The problem: All that is wanted is the lines from the first line of the listing below through the line containing "left wrist: (133, 144)", written out exactly with pictures left out.

Dataset entries: Begin

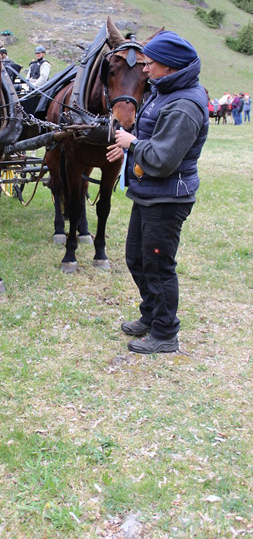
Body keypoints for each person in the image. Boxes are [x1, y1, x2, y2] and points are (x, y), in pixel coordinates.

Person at [106, 31, 209, 354]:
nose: (145, 68)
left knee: (158, 265)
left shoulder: (184, 105)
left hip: (167, 197)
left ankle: (165, 333)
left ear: (170, 66)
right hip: (150, 192)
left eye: (150, 63)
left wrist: (133, 144)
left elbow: (163, 160)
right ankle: (151, 315)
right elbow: (152, 134)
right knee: (137, 258)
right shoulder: (164, 91)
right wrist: (129, 148)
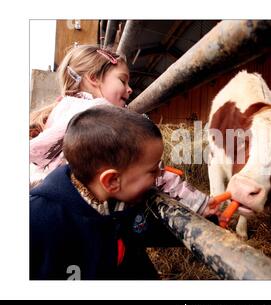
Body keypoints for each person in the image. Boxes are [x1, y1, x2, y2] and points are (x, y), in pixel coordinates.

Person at [30, 105, 219, 280]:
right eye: (153, 170)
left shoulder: (122, 201)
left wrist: (208, 224)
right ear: (112, 181)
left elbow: (155, 230)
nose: (160, 174)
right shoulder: (37, 221)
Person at [30, 44, 133, 186]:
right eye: (123, 80)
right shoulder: (97, 109)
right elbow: (132, 153)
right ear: (94, 78)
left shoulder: (65, 106)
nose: (130, 89)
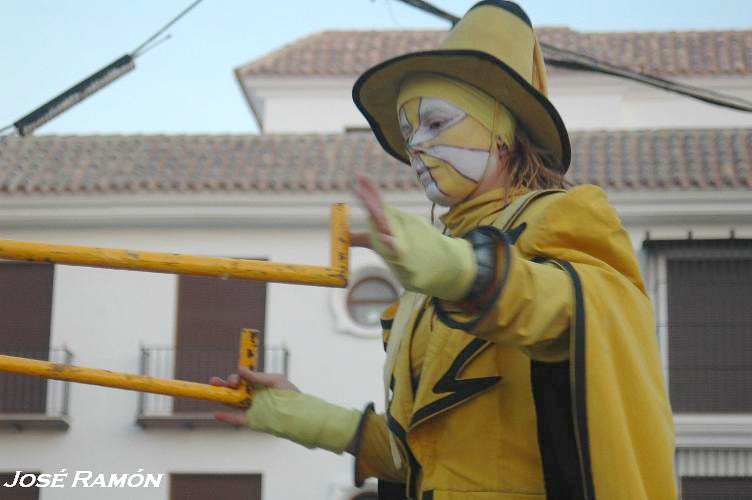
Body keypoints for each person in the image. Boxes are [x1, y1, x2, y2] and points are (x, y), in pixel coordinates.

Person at [212, 1, 677, 498]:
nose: (416, 148)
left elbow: (574, 315)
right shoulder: (425, 280)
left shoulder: (564, 214)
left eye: (435, 123)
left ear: (503, 135)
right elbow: (416, 457)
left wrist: (461, 272)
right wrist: (302, 415)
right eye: (410, 133)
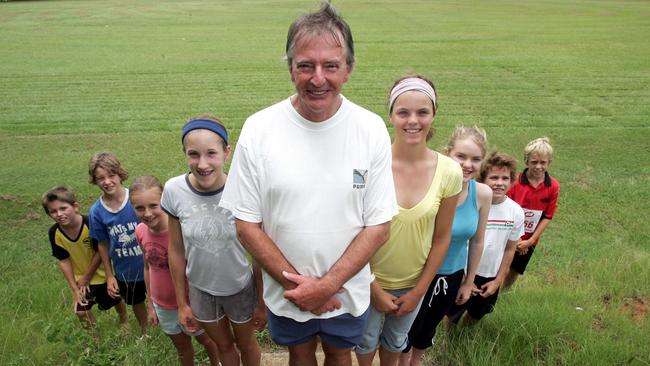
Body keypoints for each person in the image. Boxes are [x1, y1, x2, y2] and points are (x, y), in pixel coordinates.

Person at [219, 3, 398, 365]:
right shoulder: (259, 129)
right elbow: (245, 224)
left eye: (331, 65)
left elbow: (379, 226)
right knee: (298, 353)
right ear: (290, 69)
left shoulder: (370, 128)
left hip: (347, 291)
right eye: (305, 65)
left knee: (339, 352)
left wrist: (328, 285)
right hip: (286, 293)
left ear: (348, 69)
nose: (318, 79)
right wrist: (299, 288)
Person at [353, 76, 462, 366]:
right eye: (403, 112)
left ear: (434, 114)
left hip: (413, 285)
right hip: (367, 282)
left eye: (422, 112)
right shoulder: (364, 166)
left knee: (395, 343)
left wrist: (418, 292)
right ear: (390, 115)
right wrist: (372, 286)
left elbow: (442, 238)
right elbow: (351, 229)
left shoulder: (450, 171)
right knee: (364, 343)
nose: (413, 121)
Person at [163, 115, 265, 366]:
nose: (203, 163)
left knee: (246, 344)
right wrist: (182, 303)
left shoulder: (244, 190)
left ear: (226, 152)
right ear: (185, 154)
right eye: (193, 154)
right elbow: (176, 250)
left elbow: (259, 253)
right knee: (223, 346)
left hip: (240, 288)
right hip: (201, 290)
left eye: (211, 153)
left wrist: (262, 302)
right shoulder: (174, 191)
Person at [399, 126, 492, 366]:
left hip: (451, 276)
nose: (467, 165)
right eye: (461, 156)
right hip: (417, 273)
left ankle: (416, 362)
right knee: (405, 329)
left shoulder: (482, 194)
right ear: (447, 154)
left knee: (428, 328)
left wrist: (469, 281)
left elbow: (478, 240)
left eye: (475, 159)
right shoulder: (430, 187)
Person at [130, 176, 220, 366]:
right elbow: (148, 267)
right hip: (162, 305)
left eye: (153, 205)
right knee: (182, 347)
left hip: (191, 303)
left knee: (208, 341)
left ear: (164, 201)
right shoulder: (140, 231)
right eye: (139, 208)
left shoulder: (182, 231)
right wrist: (150, 303)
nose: (147, 213)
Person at [447, 152, 524, 325]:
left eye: (505, 178)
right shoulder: (474, 205)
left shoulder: (516, 212)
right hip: (463, 272)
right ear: (482, 180)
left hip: (491, 275)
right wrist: (465, 279)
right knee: (453, 313)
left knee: (476, 314)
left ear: (512, 181)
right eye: (494, 177)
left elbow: (510, 249)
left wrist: (498, 281)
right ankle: (449, 339)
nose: (499, 183)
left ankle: (465, 336)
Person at [42, 185, 127, 328]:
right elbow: (63, 260)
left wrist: (87, 277)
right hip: (81, 282)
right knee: (81, 312)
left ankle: (124, 321)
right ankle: (94, 339)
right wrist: (74, 289)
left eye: (63, 208)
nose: (59, 214)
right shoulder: (54, 233)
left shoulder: (90, 223)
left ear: (75, 206)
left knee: (115, 299)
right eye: (53, 211)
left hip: (101, 275)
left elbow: (101, 251)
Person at [88, 152, 148, 333]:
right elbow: (102, 244)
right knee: (136, 302)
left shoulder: (136, 199)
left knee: (162, 299)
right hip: (125, 270)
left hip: (150, 264)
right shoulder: (96, 211)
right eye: (100, 178)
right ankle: (146, 332)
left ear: (119, 174)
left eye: (111, 175)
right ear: (94, 181)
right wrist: (109, 275)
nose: (107, 182)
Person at [503, 137, 560, 288]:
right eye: (534, 162)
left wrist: (530, 241)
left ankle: (499, 295)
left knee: (514, 271)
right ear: (526, 161)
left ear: (549, 163)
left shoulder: (553, 186)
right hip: (508, 235)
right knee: (498, 268)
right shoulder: (514, 181)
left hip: (529, 241)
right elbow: (505, 211)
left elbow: (547, 217)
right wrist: (517, 238)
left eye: (543, 162)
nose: (538, 166)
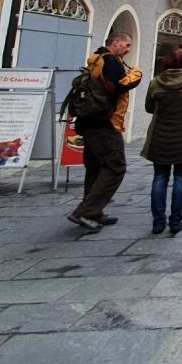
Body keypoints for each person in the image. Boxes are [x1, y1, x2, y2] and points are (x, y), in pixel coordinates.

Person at [68, 33, 143, 230]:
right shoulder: (110, 62)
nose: (128, 49)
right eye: (126, 45)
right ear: (115, 43)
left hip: (90, 121)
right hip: (105, 122)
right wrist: (136, 75)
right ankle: (86, 211)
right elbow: (117, 87)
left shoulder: (96, 60)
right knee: (115, 167)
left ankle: (93, 210)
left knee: (95, 168)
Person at [141, 49, 182, 235]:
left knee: (159, 177)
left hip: (159, 135)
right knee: (181, 177)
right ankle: (176, 221)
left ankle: (158, 223)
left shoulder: (156, 82)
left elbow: (149, 108)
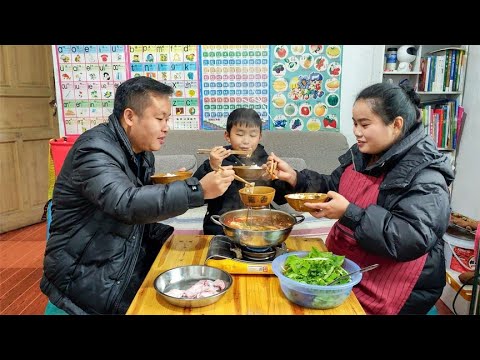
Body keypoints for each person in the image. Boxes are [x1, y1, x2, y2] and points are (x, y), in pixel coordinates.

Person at [40, 76, 235, 315]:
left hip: (119, 265)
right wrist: (198, 190)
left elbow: (140, 210)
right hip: (84, 283)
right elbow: (126, 202)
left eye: (168, 119)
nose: (166, 127)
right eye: (160, 118)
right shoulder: (93, 149)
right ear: (130, 116)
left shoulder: (141, 153)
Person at [267, 81, 454, 315]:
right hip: (345, 269)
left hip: (390, 286)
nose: (356, 131)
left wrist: (349, 214)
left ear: (396, 125)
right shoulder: (364, 155)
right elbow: (332, 187)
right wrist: (295, 178)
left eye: (364, 124)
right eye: (355, 123)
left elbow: (411, 238)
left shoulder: (427, 177)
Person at [193, 108, 273, 235]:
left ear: (259, 137)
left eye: (252, 135)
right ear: (227, 136)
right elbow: (194, 192)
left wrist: (274, 177)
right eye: (240, 134)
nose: (246, 141)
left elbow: (281, 195)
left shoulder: (265, 162)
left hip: (259, 226)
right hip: (219, 225)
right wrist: (212, 166)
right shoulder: (218, 160)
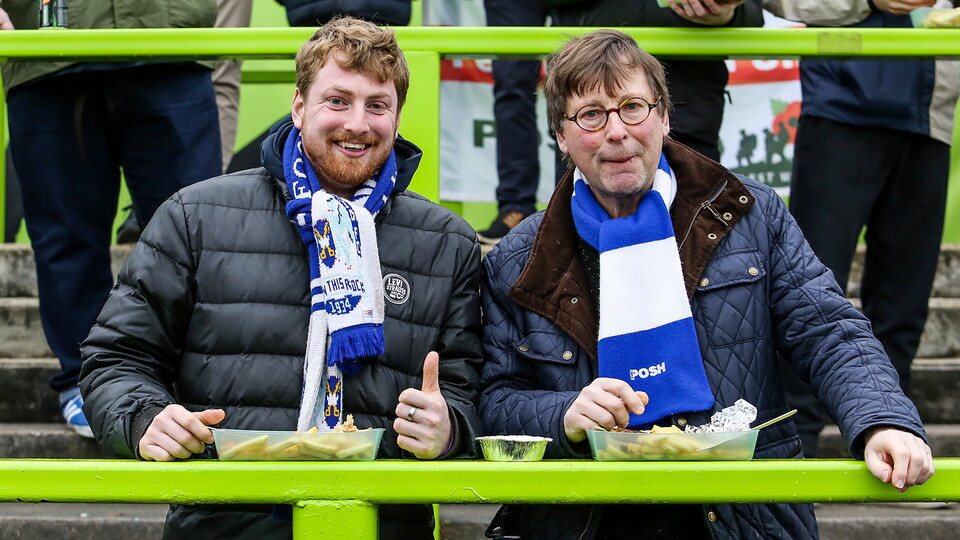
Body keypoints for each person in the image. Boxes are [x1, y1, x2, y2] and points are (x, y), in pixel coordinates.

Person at [478, 29, 934, 539]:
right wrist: (564, 414)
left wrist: (882, 420)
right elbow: (496, 399)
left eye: (633, 107)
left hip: (740, 517)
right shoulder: (518, 259)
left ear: (665, 116)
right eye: (591, 114)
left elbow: (829, 331)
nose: (617, 131)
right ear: (561, 136)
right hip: (588, 519)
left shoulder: (749, 215)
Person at [80, 17, 482, 539]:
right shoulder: (196, 215)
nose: (358, 124)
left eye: (377, 105)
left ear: (397, 118)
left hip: (386, 525)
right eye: (337, 100)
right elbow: (117, 358)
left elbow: (472, 394)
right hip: (224, 525)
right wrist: (143, 420)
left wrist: (450, 430)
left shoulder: (447, 241)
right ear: (298, 107)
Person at [0, 0, 223, 438]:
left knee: (199, 235)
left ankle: (200, 383)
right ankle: (85, 382)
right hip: (46, 47)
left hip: (168, 34)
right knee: (65, 236)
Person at [763, 0, 959, 456]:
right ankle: (798, 448)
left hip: (933, 118)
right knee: (805, 295)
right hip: (842, 108)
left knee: (904, 301)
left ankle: (900, 444)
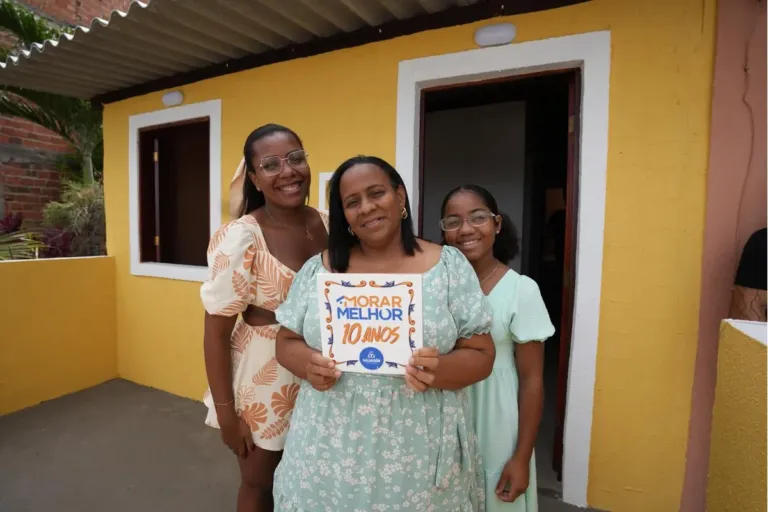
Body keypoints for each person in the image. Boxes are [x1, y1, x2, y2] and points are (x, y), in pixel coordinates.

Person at [272, 156, 496, 511]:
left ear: (400, 197)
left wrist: (440, 369)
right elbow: (285, 341)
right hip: (327, 450)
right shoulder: (320, 270)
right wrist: (308, 364)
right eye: (352, 202)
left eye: (377, 193)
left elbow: (482, 354)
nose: (366, 208)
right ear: (343, 215)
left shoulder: (449, 267)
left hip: (418, 455)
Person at [200, 124, 329, 512]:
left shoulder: (330, 222)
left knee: (315, 478)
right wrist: (227, 415)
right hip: (266, 380)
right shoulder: (241, 237)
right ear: (254, 178)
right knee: (260, 485)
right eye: (270, 164)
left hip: (325, 369)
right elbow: (216, 333)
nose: (288, 171)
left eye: (295, 158)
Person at [440, 185, 554, 512]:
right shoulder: (436, 288)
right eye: (453, 221)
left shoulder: (521, 290)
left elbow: (532, 379)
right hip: (445, 416)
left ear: (497, 224)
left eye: (478, 218)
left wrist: (521, 456)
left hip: (498, 424)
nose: (466, 230)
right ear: (444, 231)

Dataset entries: End

Answer box:
Body keypoints for each person in the image. Boxes are [x1, y1, x2, y2] and points are (x, y), in pixel coordinates.

Person at [106, 31, 209, 354]:
nose: (145, 68)
left knee: (158, 265)
left shoulder: (184, 105)
left hip: (167, 197)
left ankle: (165, 333)
left ear: (170, 66)
right hip: (150, 192)
left eye: (150, 63)
left wrist: (133, 144)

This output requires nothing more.